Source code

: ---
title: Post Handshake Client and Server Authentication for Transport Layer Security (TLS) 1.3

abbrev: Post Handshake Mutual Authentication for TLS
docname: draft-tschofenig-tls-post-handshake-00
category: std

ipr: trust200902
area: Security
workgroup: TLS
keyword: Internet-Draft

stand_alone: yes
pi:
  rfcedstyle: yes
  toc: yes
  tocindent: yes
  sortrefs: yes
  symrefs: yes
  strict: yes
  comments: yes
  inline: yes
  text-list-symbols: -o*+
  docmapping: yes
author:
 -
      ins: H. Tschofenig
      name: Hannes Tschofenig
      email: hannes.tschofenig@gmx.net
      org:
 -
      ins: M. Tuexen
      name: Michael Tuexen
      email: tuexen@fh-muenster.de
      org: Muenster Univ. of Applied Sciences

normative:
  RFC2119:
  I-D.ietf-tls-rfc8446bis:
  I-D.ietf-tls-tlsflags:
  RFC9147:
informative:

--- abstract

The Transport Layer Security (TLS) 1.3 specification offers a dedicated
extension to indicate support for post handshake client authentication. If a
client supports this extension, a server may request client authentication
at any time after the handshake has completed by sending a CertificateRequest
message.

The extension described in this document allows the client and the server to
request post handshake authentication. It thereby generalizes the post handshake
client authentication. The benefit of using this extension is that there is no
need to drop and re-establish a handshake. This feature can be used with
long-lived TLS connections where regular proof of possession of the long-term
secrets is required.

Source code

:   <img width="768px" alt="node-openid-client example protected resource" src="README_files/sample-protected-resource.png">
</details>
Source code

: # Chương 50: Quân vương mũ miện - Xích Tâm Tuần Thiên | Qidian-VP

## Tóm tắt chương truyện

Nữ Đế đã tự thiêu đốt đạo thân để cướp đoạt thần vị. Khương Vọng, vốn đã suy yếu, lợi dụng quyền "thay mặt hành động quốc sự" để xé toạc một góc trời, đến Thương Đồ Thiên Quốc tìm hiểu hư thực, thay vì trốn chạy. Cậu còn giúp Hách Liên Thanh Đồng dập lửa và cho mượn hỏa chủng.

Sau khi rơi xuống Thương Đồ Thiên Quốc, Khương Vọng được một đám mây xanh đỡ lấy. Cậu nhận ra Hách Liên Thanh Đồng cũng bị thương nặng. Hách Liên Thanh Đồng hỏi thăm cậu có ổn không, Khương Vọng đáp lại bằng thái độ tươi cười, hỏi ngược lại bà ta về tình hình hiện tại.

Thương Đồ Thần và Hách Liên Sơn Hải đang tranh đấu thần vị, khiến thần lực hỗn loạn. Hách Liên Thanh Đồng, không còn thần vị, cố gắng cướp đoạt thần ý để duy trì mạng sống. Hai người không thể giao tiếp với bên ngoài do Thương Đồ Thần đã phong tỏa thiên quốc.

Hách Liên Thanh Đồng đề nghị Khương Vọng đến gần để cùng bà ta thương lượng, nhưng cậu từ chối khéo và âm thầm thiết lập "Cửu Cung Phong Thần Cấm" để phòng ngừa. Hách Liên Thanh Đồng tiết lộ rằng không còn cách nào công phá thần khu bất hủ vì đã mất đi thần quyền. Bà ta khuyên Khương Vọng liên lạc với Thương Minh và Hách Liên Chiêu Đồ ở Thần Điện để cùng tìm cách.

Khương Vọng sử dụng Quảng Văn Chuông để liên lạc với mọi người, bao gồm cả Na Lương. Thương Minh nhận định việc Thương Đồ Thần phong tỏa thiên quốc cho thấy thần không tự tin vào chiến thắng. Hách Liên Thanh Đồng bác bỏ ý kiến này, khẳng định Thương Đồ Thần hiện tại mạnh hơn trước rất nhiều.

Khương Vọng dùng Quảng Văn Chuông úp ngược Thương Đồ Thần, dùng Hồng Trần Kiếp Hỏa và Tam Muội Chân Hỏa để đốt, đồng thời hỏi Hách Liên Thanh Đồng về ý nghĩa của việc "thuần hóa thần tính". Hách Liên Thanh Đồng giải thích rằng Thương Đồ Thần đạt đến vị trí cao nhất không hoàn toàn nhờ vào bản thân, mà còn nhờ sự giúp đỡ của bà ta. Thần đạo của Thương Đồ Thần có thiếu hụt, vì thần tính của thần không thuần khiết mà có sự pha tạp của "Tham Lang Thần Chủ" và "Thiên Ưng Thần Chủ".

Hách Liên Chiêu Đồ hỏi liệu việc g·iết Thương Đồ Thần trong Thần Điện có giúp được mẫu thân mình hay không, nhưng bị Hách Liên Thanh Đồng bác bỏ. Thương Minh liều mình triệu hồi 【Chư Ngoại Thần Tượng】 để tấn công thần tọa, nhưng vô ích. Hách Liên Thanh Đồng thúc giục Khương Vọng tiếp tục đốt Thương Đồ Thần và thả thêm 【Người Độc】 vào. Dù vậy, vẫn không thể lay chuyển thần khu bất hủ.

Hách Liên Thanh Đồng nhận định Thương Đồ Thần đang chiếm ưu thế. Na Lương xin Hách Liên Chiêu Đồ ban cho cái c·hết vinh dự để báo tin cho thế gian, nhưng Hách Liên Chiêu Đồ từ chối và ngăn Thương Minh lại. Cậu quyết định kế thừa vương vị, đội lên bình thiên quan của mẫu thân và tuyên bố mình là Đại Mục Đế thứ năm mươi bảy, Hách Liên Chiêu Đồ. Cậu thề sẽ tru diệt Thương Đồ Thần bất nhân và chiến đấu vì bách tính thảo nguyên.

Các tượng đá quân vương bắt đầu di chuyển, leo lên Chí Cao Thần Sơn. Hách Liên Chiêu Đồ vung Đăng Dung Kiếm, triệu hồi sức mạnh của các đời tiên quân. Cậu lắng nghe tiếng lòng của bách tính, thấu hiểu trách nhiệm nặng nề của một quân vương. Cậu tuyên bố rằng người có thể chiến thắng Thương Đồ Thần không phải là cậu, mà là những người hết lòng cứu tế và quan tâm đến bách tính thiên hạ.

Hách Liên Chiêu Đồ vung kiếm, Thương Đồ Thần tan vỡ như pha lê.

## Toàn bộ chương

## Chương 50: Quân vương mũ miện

_ _ _ _ _

• WHAT THIS TASK INVOLVES: Substitute "persistent" for "long-lived" in all the items above, and give them again with nothing else changed.

• RESPONSE TO THIS EXERCISE:
Source code

: ---
title: Post Handshake Client and Server Authentication for Transport Layer Security (TLS) 1.3

abbrev: Post Handshake Mutual Authentication for TLS
docname: draft-tschofenig-tls-post-handshake-00
category: std

ipr: trust200902
area: Security
workgroup: TLS
keyword: Internet-Draft

stand_alone: yes
pi:
  rfcedstyle: yes
  toc: yes
  tocindent: yes
  sortrefs: yes
  symrefs: yes
  strict: yes
  comments: yes
  inline: yes
  text-list-symbols: -o*+
  docmapping: yes
author:
 -
      ins: H. Tschofenig
      name: Hannes Tschofenig
      email: hannes.tschofenig@gmx.net
      org:
 -
      ins: M. Tuexen
      name: Michael Tuexen
      email: tuexen@fh-muenster.de
      org: Muenster Univ. of Applied Sciences

normative:
  RFC2119:
  I-D.ietf-tls-rfc8446bis:
  I-D.ietf-tls-tlsflags:
  RFC9147:
informative:

--- abstract

The Transport Layer Security (TLS) 1.3 specification offers a dedicated
extension to indicate support for post handshake client authentication. If a
client supports this extension, a server may request client authentication
at any time after the handshake has completed by sending a CertificateRequest
message.

The extension described in this document allows the client and the server to
request post handshake authentication. It thereby generalizes the post handshake
client authentication. The benefit of using this extension is that there is no
need to drop and re-establish a handshake. This feature can be used with
persistent TLS connections where regular proof of possession of the long-term
secrets is required.

Source code

:   <img width="768px" alt="node-openid-client example protected resource" src="README_files/sample-protected-resource.png">
</details>
Source code

: # Chương 50: Quân vương mũ miện - Xích Tâm Tuần Thiên | Qidian-VP

## Tóm tắt chương truyện

Nữ Đế đã tự thiêu đốt đạo thân để cướp đoạt thần vị. Khương Vọng, vốn đã suy yếu, lợi dụng quyền "thay mặt hành động quốc sự" để xé toạc một góc trời, đến Thương Đồ Thiên Quốc tìm hiểu hư thực, thay vì trốn chạy. Cậu còn giúp Hách Liên Thanh Đồng dập lửa và cho mượn hỏa chủng.

Sau khi rơi xuống Thương Đồ Thiên Quốc, Khương Vọng được một đám mây xanh đỡ lấy. Cậu nhận ra Hách Liên Thanh Đồng cũng bị thương nặng. Hách Liên Thanh Đồng hỏi thăm cậu có ổn không, Khương Vọng đáp lại bằng thái độ tươi cười, hỏi ngược lại bà ta về tình hình hiện tại.

Thương Đồ Thần và Hách Liên Sơn Hải đang tranh đấu thần vị, khiến thần lực hỗn loạn. Hách Liên Thanh Đồng, không còn thần vị, cố gắng cướp đoạt thần ý để duy trì mạng sống. Hai người không thể giao tiếp với bên ngoài do Thương Đồ Thần đã phong tỏa thiên quốc.

Hách Liên Thanh Đồng đề nghị Khương Vọng đến gần để cùng bà ta thương lượng, nhưng cậu từ chối khéo và âm thầm thiết lập "Cửu Cung Phong Thần Cấm" để phòng ngừa. Hách Liên Thanh Đồng tiết lộ rằng không còn cách nào công phá thần khu bất hủ vì đã mất đi thần quyền. Bà ta khuyên Khương Vọng liên lạc với Thương Minh và Hách Liên Chiêu Đồ ở Thần Điện để cùng tìm cách.

Khương Vọng sử dụng Quảng Văn Chuông để liên lạc với mọi người, bao gồm cả Na Lương. Thương Minh nhận định việc Thương Đồ Thần phong tỏa thiên quốc cho thấy thần không tự tin vào chiến thắng. Hách Liên Thanh Đồng bác bỏ ý kiến này, khẳng định Thương Đồ Thần hiện tại mạnh hơn trước rất nhiều.

Khương Vọng dùng Quảng Văn Chuông úp ngược Thương Đồ Thần, dùng Hồng Trần Kiếp Hỏa và Tam Muội Chân Hỏa để đốt, đồng thời hỏi Hách Liên Thanh Đồng về ý nghĩa của việc "thuần hóa thần tính". Hách Liên Thanh Đồng giải thích rằng Thương Đồ Thần đạt đến vị trí cao nhất không hoàn toàn nhờ vào bản thân, mà còn nhờ sự giúp đỡ của bà ta. Thần đạo của Thương Đồ Thần có thiếu hụt, vì thần tính của thần không thuần khiết mà có sự pha tạp của "Tham Lang Thần Chủ" và "Thiên Ưng Thần Chủ".

Hách Liên Chiêu Đồ hỏi liệu việc g·iết Thương Đồ Thần trong Thần Điện có giúp được mẫu thân mình hay không, nhưng bị Hách Liên Thanh Đồng bác bỏ. Thương Minh liều mình triệu hồi 【Chư Ngoại Thần Tượng】 để tấn công thần tọa, nhưng vô ích. Hách Liên Thanh Đồng thúc giục Khương Vọng tiếp tục đốt Thương Đồ Thần và thả thêm 【Người Độc】 vào. Dù vậy, vẫn không thể lay chuyển thần khu bất hủ.

Hách Liên Thanh Đồng nhận định Thương Đồ Thần đang chiếm ưu thế. Na Lương xin Hách Liên Chiêu Đồ ban cho cái c·hết vinh dự để báo tin cho thế gian, nhưng Hách Liên Chiêu Đồ từ chối và ngăn Thương Minh lại. Cậu quyết định kế thừa vương vị, đội lên bình thiên quan của mẫu thân và tuyên bố mình là Đại Mục Đế thứ năm mươi bảy, Hách Liên Chiêu Đồ. Cậu thề sẽ tru diệt Thương Đồ Thần bất nhân và chiến đấu vì bách tính thảo nguyên.

Các tượng đá quân vương bắt đầu di chuyển, leo lên Chí Cao Thần Sơn. Hách Liên Chiêu Đồ vung Đăng Dung Kiếm, triệu hồi sức mạnh của các đời tiên quân. Cậu lắng nghe tiếng lòng của bách tính, thấu hiểu trách nhiệm nặng nề của một quân vương. Cậu tuyên bố rằng người có thể chiến thắng Thương Đồ Thần không phải là cậu, mà là những người hết lòng cứu tế và quan tâm đến bách tính thiên hạ.

Hách Liên Chiêu Đồ vung kiếm, Thương Đồ Thần tan vỡ như pha lê.

## Toàn bộ chương

## Chương 50: Quân vương mũ miện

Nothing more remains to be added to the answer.